The US State Department's 2010 Quadrennial Diplomacy and Development Review confirmed that, in a world of increasingly fast-paced change, 'science and technology must be enlisted in an unprecedented fashion.' In November 2009 US Secretary of State Hillary Clinton announced the appointment of three prominent US scientists as science and technology envoys to bolster collaboration with Muslim communities around the world. Professor Bruce Alberts, a former President of the US National Academy of Sciences, has just completed his term as a Science Envoy focusing on Indonesia.

By contrast, Australia has two Minister-Counsellors, one in Brussels and one in Washington DC, to provide support for the Commonwealth's Innovation, Industry, Science, Research and Tertiary Education portfolio. Reflecting the export value of tertiary education services, we do have an international education network which has a dozen officers. Mostly in Asia, they manage bilateral and multilateral education and training engagements. With resources widely acknowledged to be insufficient, the Department of Foreign Affairs and Trade undertakes excellent but small science diplomacy projects, such as providing speaking opportunities in Asia for eminent Australian scientists.
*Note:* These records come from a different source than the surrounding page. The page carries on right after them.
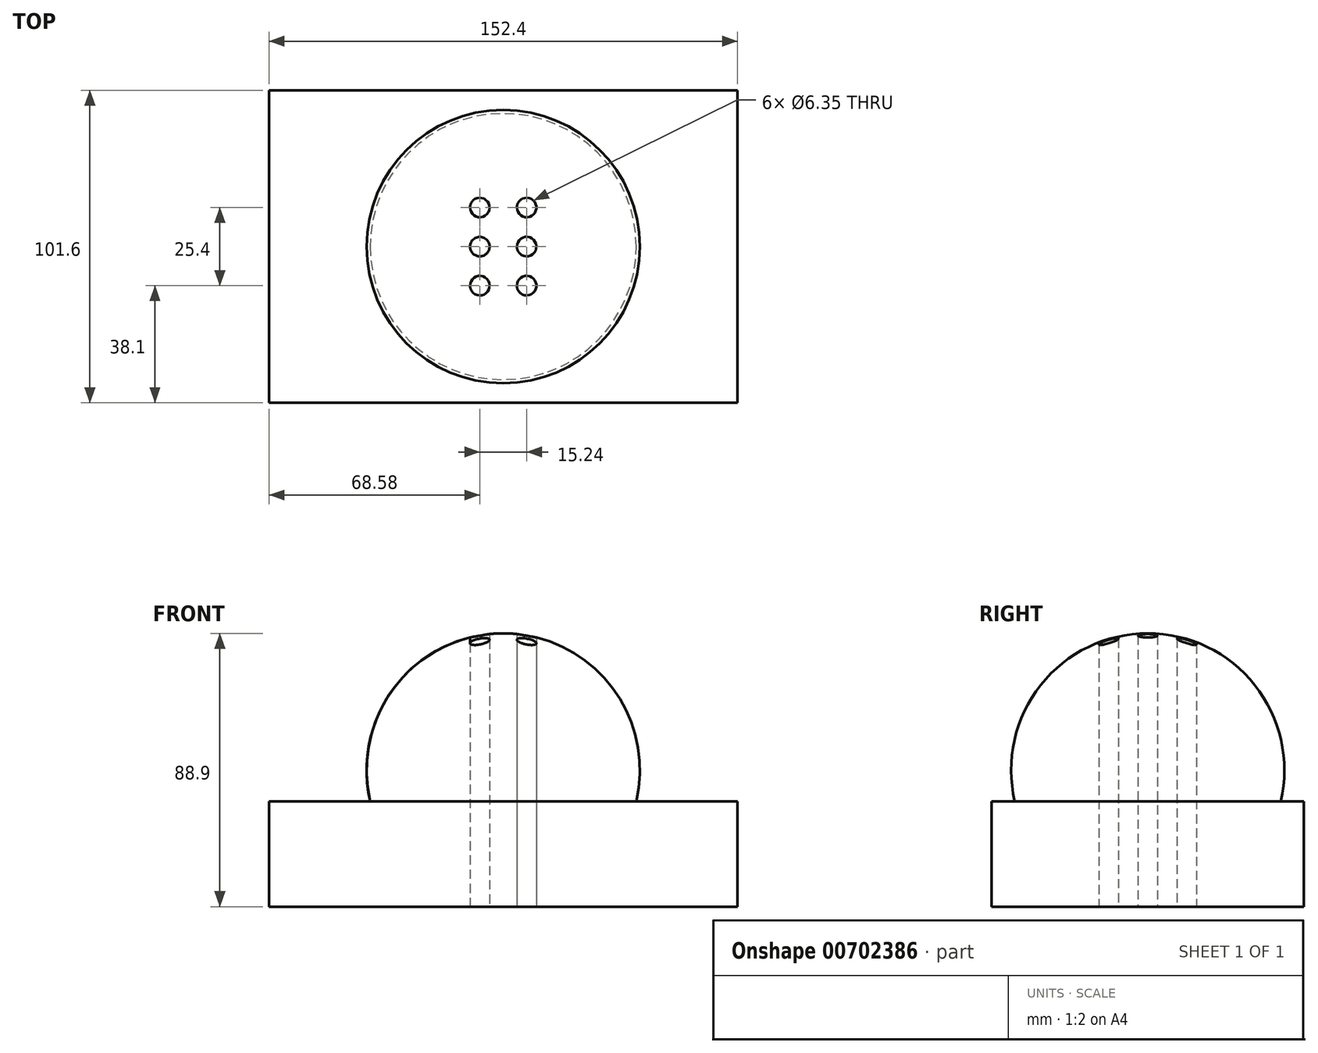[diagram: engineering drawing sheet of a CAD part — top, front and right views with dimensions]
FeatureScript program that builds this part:
annotation { "Feature Type Name" : "Feature", "Feature Type Description" : "" }
export const myFeature = defineFeature(function(context is Context, id is Id, definition is map)
    precondition{}
    {
        {
            var Q0;
            Q0=qCreatedBy(makeId("Top.planeOp"),FACE);
            var sketch = newSketch(context, id + "F0", { "sketchPlane" : qUnion([Q0])});
            skLineSegment(sketch, "E0.bottom", {"start": v(76.2, -50.8) * mm, "end": v(-76.2, -50.8) * mm});
            skLineSegment(sketch, "E0.top", {"start": v(76.2, 50.8) * mm, "end": v(-76.2, 50.8) * mm});
            skLineSegment(sketch, "E0.left", {"start": v(76.2, -50.8) * mm, "end": v(76.2, 50.8) * mm});
            skLineSegment(sketch, "E0.right", {"start": v(-76.2, -50.8) * mm, "end": v(-76.2, 50.8) * mm});
            skPoint(sketch, "E0.middle", {"position": v(0, 0) * mm});
            skSolve(sketch);
        }
        {
            var Q0;
            Q0=makeQuery(id+"F0.imprint","IMPRINT",FACE,{"disambiguationData":[TD([[makeQuery(id+"F0.imprint","IMPRINT",EDGE,{"derivedFrom":sQuery(id+"F0.wireOp",EDGE,"E0.bottom")}),-1.0]])]});
            extrude(context, id + "F1", {"entities" : qUnion([Q0]), "depth" : 34.3 * mm, "offsetDistance" : 25.4 * mm});
        }
        {
            var Q0;
            Q0=qCreatedBy(makeId("Front.planeOp"),FACE);
            var sketch = newSketch(context, id + "F2", { "sketchPlane" : qUnion([Q0])});
            skLineSegment(sketch, "E1", {"start": v(0, 0) * mm, "end": v(0, 88.9) * mm});
            skArc(sketch, "E2", {"start": v(0, 0) * mm, "mid": v(44.45, 44.45) * mm, "end": v(0, 88.9) * mm});
            skSolve(sketch);
        }
        {
            var Q0;
            Q0 = qSketchRegion(id + "F2", true);
            var Q1;
            Q1=sQuery(id+"F2.wireOp",EDGE,"E1");
            revolve(context, id + "F3", {"operationType" : NewBodyOperationType.ADD, "surfaceOperationType" : NewSurfaceOperationType.NEW, "entities" : qUnion([Q0]), "axis" : qUnion([Q1]), "revolveType" : RevolveType.FULL});
        }
        {
            var Q0;
            Q0=qCreatedBy(makeId("Top.planeOp"),FACE);
            var sketch = newSketch(context, id + "F4", { "sketchPlane" : qUnion([Q0])});
            skCircle(sketch, "E3", {"center": v(-7.62, 0) * mm, "radius": 1.17 * mm});
            skCircle(sketch, "E4", {"center": v(7.62, 0) * mm, "radius": 1.03 * mm});
            skCircle(sketch, "E5", {"center": v(7.62, 12.7) * mm, "radius": 3.18 * mm});
            skCircle(sketch, "E6", {"center": v(7.62, -12.7) * mm, "radius": 3.18 * mm});
            skCircle(sketch, "E7", {"center": v(-7.62, -12.7) * mm, "radius": 3.18 * mm});
            skCircle(sketch, "E8", {"center": v(-7.62, 12.7) * mm, "radius": 3.18 * mm});
            skCircle(sketch, "E9", {"center": v(-7.62, 0) * mm, "radius": 3.18 * mm});
            skCircle(sketch, "E10", {"center": v(7.62, 0) * mm, "radius": 3.18 * mm});
            skSolve(sketch);
        }
        {
            var Q0;
            Q0=sQuery(id+"F4.wireOp",VERTEX,"E8.center");
            var Q1;
            Q1=sQuery(id+"F4.wireOp",VERTEX,"E5.center");
            var Q2;
            Q2=sQuery(id+"F4.wireOp",VERTEX,"E9.center");
            var Q3;
            Q3=sQuery(id+"F4.wireOp",VERTEX,"E6.center");
            var Q4;
            Q4=sQuery(id+"F4.wireOp",VERTEX,"E7.center");
            var Q5;
            Q5=sQuery(id+"F4.wireOp",VERTEX,"E4.center");
            var Q6;
            Q6=makeQuery(id+"F1.opExtrude","SWEPT_BODY",BODY,{"disambiguationData":[OSD([sQuery(id+"F0.wireOp",EDGE,"E0.bottom"),sQuery(id+"F0.wireOp",EDGE,"E0.top"),sQuery(id+"F0.wireOp",EDGE,"E0.left"),sQuery(id+"F0.wireOp",EDGE,"E0.right")])]});
            hole(context, id + "F5", {"style" : HoleStyle.SIMPLE, "endStyle" : HoleEndStyle.THROUGH, "oppositeDirection" : true, "holeDiameter" : 6.35 * mm, "majorDiameter" : 6.35 * mm, "isTappedThrough" : true, "tappedDepth" : 12.7 * mm, "tapClearance" : 3, "locations" : qUnion([Q0, Q1, Q2, Q3, Q4, Q5]), "scope" : qUnion([Q6])});
        }
    });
Australia's international engagement efforts have been diminished in the wake of recent federal budget decisions. One unfortunate consequence of the 2011 termination of the productive 10-year International Scientific Linkages program is the lack of strategic international guidance and support to direct our national research effort. Without national coordination we are not able to make the most of the 96% of high-citation research that occurs overseas.

Without doubt, a strategic effort to engage scientifically in the Asian Century should be a national priority.